:: INSTRUCTIONS FOR THE TASK ::
Pick out each line with the word "default" from the material that follows.

:: RECORDS SUPPLIED ::
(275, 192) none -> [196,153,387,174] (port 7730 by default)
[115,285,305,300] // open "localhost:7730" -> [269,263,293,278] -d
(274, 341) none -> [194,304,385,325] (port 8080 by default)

--

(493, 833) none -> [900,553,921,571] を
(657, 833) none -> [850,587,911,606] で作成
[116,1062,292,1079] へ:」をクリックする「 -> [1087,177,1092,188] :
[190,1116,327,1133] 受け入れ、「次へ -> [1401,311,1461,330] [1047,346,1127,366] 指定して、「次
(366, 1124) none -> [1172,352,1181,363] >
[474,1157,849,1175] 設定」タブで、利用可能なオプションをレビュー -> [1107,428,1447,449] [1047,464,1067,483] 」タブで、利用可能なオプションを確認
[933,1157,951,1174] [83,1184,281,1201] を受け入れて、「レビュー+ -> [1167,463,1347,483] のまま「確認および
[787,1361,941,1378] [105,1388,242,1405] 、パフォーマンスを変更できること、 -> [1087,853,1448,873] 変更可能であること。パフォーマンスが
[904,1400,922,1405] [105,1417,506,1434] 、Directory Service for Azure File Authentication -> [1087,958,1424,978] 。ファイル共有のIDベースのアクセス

:: SOLUTION TO THIS EXERCISE ::
(275, 192) none -> [196,153,387,174] (port 7730 by default)
(274, 341) none -> [194,304,385,325] (port 8080 by default)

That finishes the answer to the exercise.